[GIVEN INFORMATION Boundary: Start]

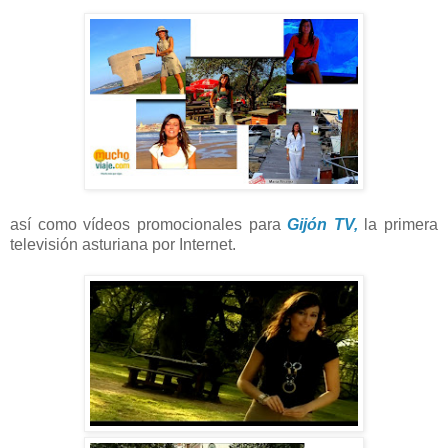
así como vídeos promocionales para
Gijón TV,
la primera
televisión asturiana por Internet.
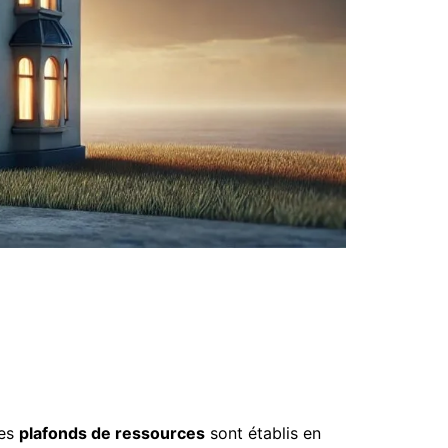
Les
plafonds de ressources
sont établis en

[GIVEN INFORMATION Boundary: End]
[GIVEN INFORMATION Boundary: Start]

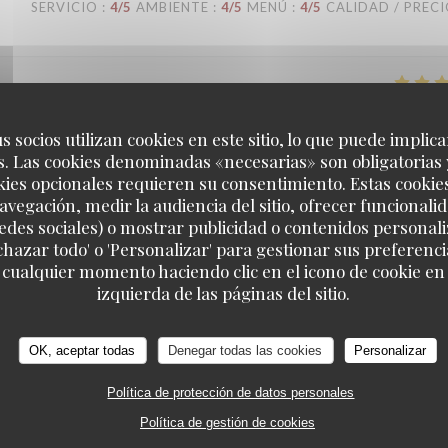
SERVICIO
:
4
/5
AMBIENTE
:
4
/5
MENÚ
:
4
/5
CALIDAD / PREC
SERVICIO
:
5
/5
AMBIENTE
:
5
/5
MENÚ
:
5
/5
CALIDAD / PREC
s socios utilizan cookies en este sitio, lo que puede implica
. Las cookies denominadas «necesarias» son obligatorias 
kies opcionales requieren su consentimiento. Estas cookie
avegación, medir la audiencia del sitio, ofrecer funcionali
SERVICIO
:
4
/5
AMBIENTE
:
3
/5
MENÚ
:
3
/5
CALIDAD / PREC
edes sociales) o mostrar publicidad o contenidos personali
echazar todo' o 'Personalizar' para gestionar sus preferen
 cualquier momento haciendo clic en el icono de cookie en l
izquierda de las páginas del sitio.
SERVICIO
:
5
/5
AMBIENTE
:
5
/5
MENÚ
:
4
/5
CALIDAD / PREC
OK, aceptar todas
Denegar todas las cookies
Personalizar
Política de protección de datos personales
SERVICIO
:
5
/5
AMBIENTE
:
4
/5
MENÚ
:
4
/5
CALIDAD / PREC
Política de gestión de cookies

[GIVEN INFORMATION Boundary: End]

ABOUT THIS TASK:
Rewrite the lines starting at the one that has "así como vídeos promocionales para" and ending after the one that has "televisión asturiana por Internet.", putting "publicitarios" in place of "promocionales" and leaving everything else unchanged.

YOUR RESPONSE:
así como vídeos publicitarios para
Gijón TV,
la primera
televisión asturiana por Internet.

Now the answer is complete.